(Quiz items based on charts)
'''

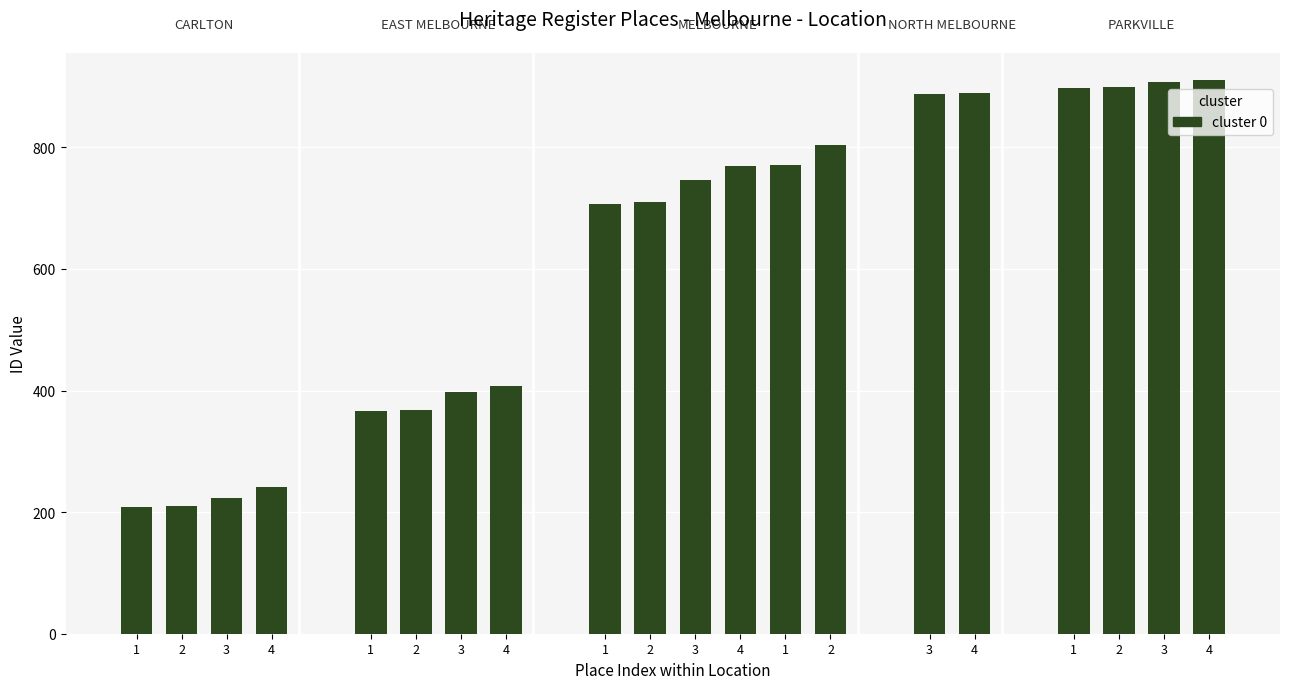

List the labels in order of value, smallest first.

1, 2, 3, 4, 1, 2, 3, 4, 1, 2, 3, 4, 1, 2, 3, 4, 1, 2, 3, 4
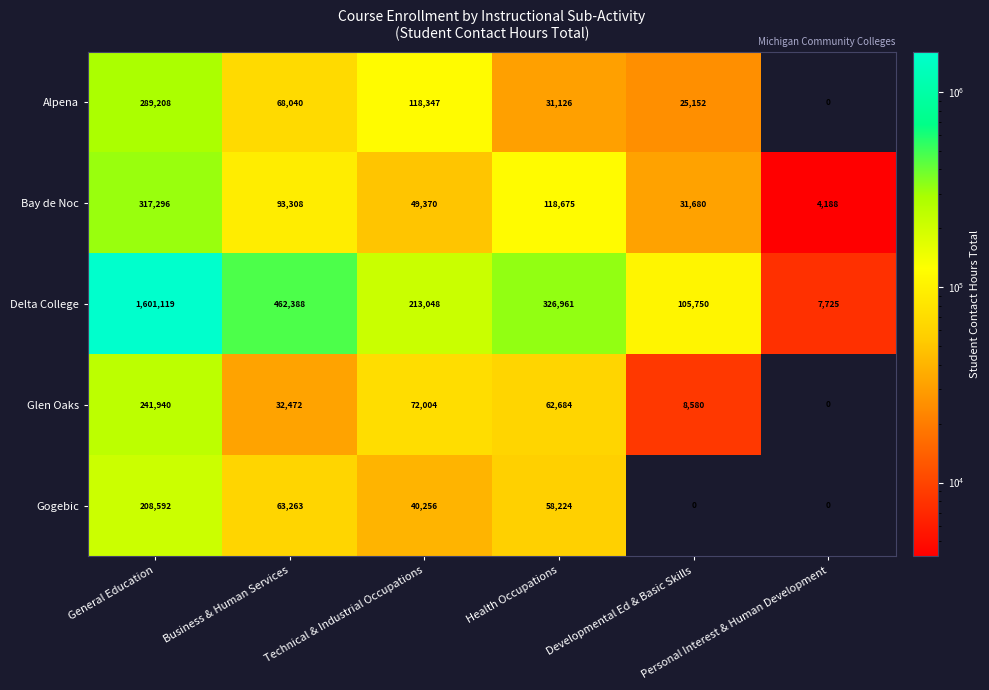

Which series has the largest range (max minus min)?

Delta College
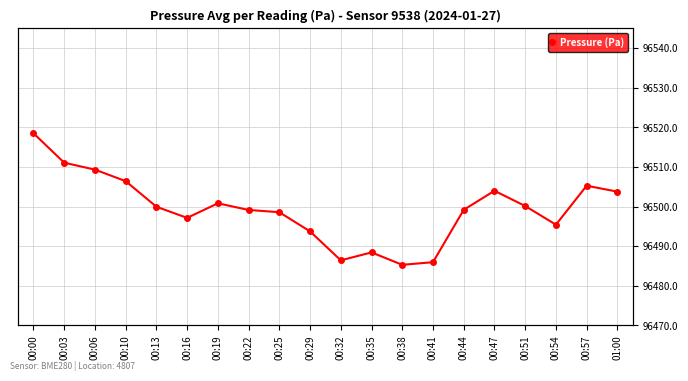

How many values are below 96499?

8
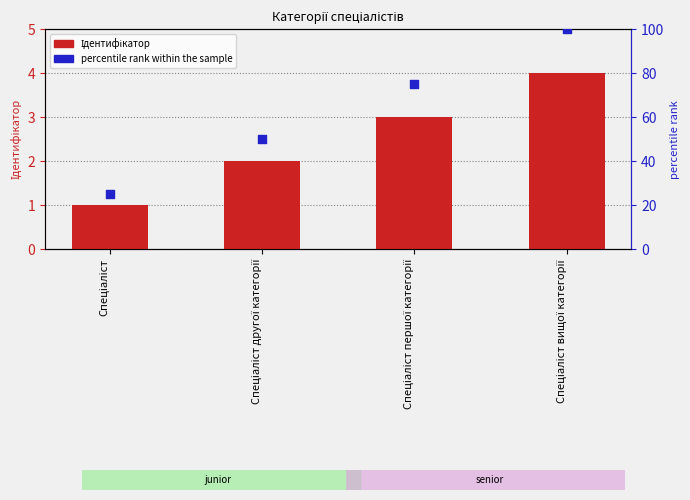

At how many categories does at least one series exceed 14?

4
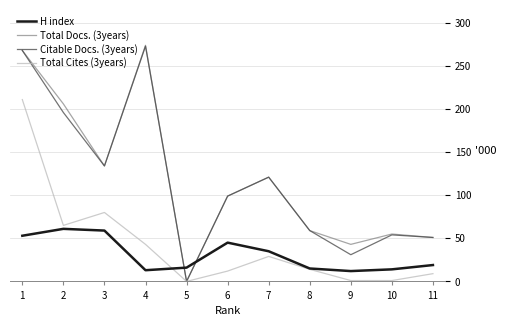

What is the spread (max minus min) of values at 9?

42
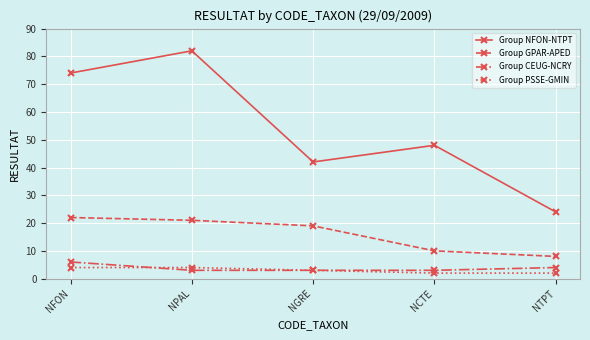

At which category does the chart reach its peak across all series?

NPAL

'''

Please rewrite every line of the material above as a numbered list, skipping the blank lines. Leave the pictures out of your answer.

## Your solution
1. List the labels in order of value, smallest first.
2. 1, 2, 3, 4, 1, 2, 3, 4, 1, 2, 3, 4, 1, 2, 3, 4, 1, 2, 3, 4
3. Which series has the largest range (max minus min)?
4. Delta College
5. How many values are below 96499?
6. 8
7. At how many categories does at least one series exceed 14?
8. 4
9. What is the spread (max minus min) of values at 9?
10. 42
11. At which category does the chart reach its peak across all series?
12. NPAL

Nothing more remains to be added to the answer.